Quantification of pyrrolizidine alkaloids in Senecio brasiliensis, beehive pollen, and honey by LC-MS/MS.

This article presents the determination of eight pyrrolizidine alkaloids (PAs) by LC-MS/MS in honeys, pollen, and Senecio brasiliensis (Asteraceae) samples, all from Santa Catarina state, Brazil. In addition, the Box-Behnken design was used to perform an optimized sample preparation on pollens and S. brasiliensis parts. Senecionine and its N-oxide, besides retrorsine N-oxide, were determined in six of the seven honeys samples.
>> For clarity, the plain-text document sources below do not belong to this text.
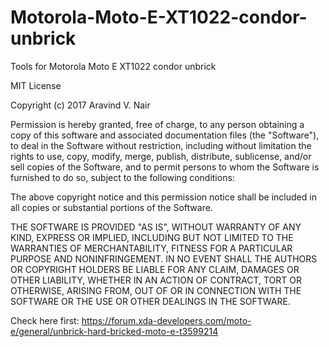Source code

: # Motorola-Moto-E-XT1022-condor-unbrick
Tools for Motorola Moto E XT1022 condor unbrick

MIT License

Copyright (c) 2017 Aravind V. Nair

Permission is hereby granted, free of charge, to any person obtaining a copy
of this software and associated documentation files (the "Software"), to deal
in the Software without restriction, including without limitation the rights
to use, copy, modify, merge, publish, distribute, sublicense, and/or sell
copies of the Software, and to permit persons to whom the Software is
furnished to do so, subject to the following conditions:

The above copyright notice and this permission notice shall be included in all
copies or substantial portions of the Software.

THE SOFTWARE IS PROVIDED "AS IS", WITHOUT WARRANTY OF ANY KIND, EXPRESS OR
IMPLIED, INCLUDING BUT NOT LIMITED TO THE WARRANTIES OF MERCHANTABILITY,
FITNESS FOR A PARTICULAR PURPOSE AND NONINFRINGEMENT. IN NO EVENT SHALL THE
AUTHORS OR COPYRIGHT HOLDERS BE LIABLE FOR ANY CLAIM, DAMAGES OR OTHER
LIABILITY, WHETHER IN AN ACTION OF CONTRACT, TORT OR OTHERWISE, ARISING FROM,
OUT OF OR IN CONNECTION WITH THE SOFTWARE OR THE USE OR OTHER DEALINGS IN THE
SOFTWARE.

Check here first: https://forum.xda-developers.com/moto-e/general/unbrick-hard-bricked-moto-e-t3599214
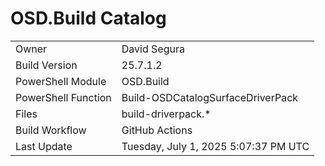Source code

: ﻿# OSD.Build Catalog

| | |
|-|-|
| Owner | David Segura |
| Build Version | 25.7.1.2 |
| PowerShell Module | OSD.Build |
| PowerShell Function | Build-OSDCatalogSurfaceDriverPack |
| Files | build-driverpack.* |
| Build Workflow | GitHub Actions |
| Last Update | Tuesday, July 1, 2025 5:07:37 PM UTC |
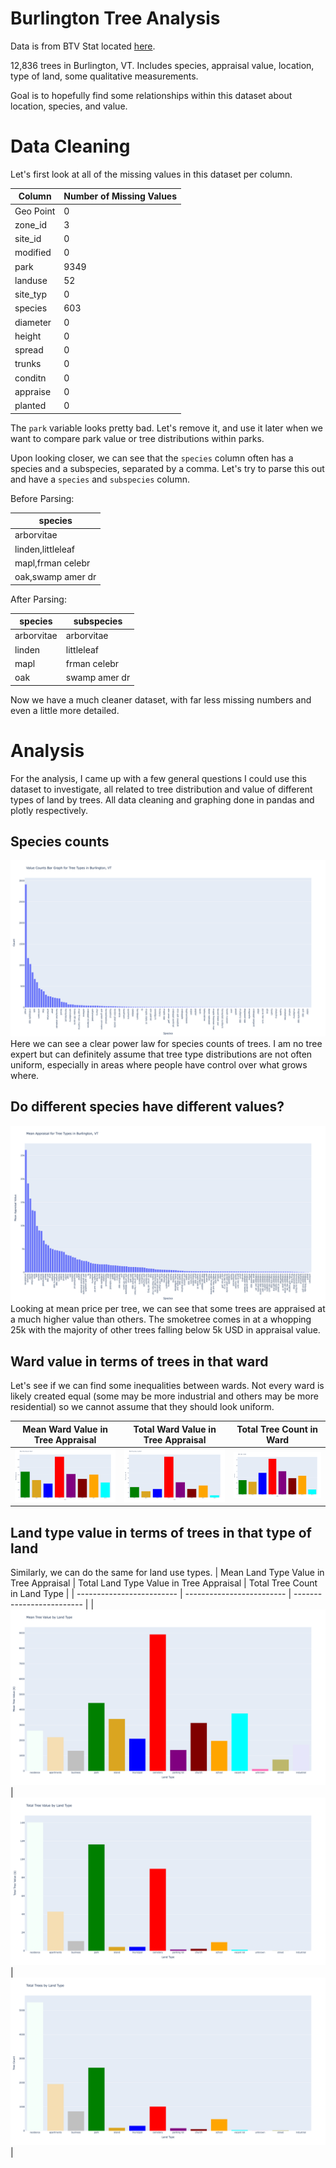 # Burlington Tree Analysis
Data is from BTV Stat located [here](https://data.burlingtonvt.gov/explore/dataset/planting-sites/information/).

12,836 trees in Burlington, VT. Includes species, appraisal value, location, type of land, some qualitative measurements.

Goal is to hopefully find some relationships within this dataset about location, species, and value.

# Data Cleaning
Let's first look at all of the missing values in this dataset per column.

| Column | Number of Missing Values |
| -----------| -------- |
| Geo Point | 0 |
| zone_id | 3 |
| site_id | 0 |
| modified | 0 |
| park | 9349 |
| landuse | 52 |
| site_typ | 0 |
| species | 603 |
| diameter | 0 |
| height | 0 |
| spread | 0 |
| trunks | 0 |
| conditn | 0 |
| appraise | 0 |
| planted | 0 |

The `park` variable looks pretty bad. Let's remove it, and use it later when we want to compare park value or tree distributions within parks.

Upon looking closer, we can see that the `species` column often has a species and a subspecies, separated by a comma. Let's try to parse this out and have a `species` and `subspecies` column.

Before Parsing:

| species |
| ------- |
| arborvitae |
| linden,littleleaf |
| mapl,frman celebr |
| oak,swamp amer dr |

After Parsing:

| species | subspecies |
| ------- | --------- |
| arborvitae | arborvitae |
| linden | littleleaf |
| mapl | frman celebr |
| oak | swamp amer dr |

Now we have a much cleaner dataset, with far less missing numbers and even a little more detailed.

# Analysis
For the analysis, I came up with a few general questions I could use this dataset to investigate, all related to tree distribution and value of different types of land by trees.  All data cleaning and graphing done in pandas and plotly respectively.

## Species counts
![species counts](images/species_bar.png)
Here we can see a clear power law for species counts of trees. I am no tree expert but can definitely assume that tree type distributions are not often uniform, especially in areas where people have control over what grows where.

## Do different species have different values?
![species counts](images/species_price.png)
Looking at mean price per tree, we can see that some trees are appraised at a much higher value than others. The smoketree comes in at a whopping 25k with the majority of other trees falling below 5k USD in appraisal value.

## Ward value in terms of trees in that ward
Let's see if we can find some inequalities between wards. Not every ward is likely created equal (some may be more industrial and others may be more residential) so we cannot assume that they should look uniform.

| Mean Ward Value in Tree Appraisal | Total Ward Value in Tree Appraisal | Total Tree Count in Ward |
| ------------------------- | ------------------------- | ------------------------- |
|![mean ward tree value](images/mean_ward_value.png) | ![total ward tree value](images/total_ward_value.png) | ![total ward tree count](images/num_trees_ward.png)|

## Land type value in terms of trees in that type of land
Similarly, we can do the same for land use types.
| Mean Land Type Value in Tree Appraisal | Total Land Type Value in Tree Appraisal | Total Tree Count in Land Type |
| ------------------------- | ------------------------- | ------------------------- |
|![mean land tree value](images/mean_land_value.png) | ![total land tree value](images/total_land_value.png) | ![total land tree count](images/num_trees_land.png)|
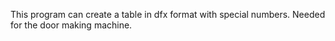 This program can create a table in dfx format with special numbers. Needed for the door making machine.
<img scr='https://github.com/vdovkin/dfx-table-generator/blob/main/img/preview.jpg'>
Pollen from species of the Asteraceae, Fabaceae, and Boraginaceae families were found with greater predominance in three of the seven honeys samples. In these three honeys samples were also found the highest PAs levels. In beehive pollen, flower, and leaf of S. brasiliensis, the total levels of PAs and their N-oxides reached 221, 14.1 × 104, and 14.8 × 104 mg kg-1, respectively. In honeys, these compounds are chemical contaminants and therefore undesirable when the sum exceeds 71 µg kg-1, according to EFSA. On the other hand, although PAs are naturally present in plant and pollen of some species (Senecio, Crotalaria, Bacharis, Ecchium, Mimosa scabrella, Vernonia), it is important to monitor their levels in plants but also in honeys, and other beehive products since these compounds are transferred to the final product.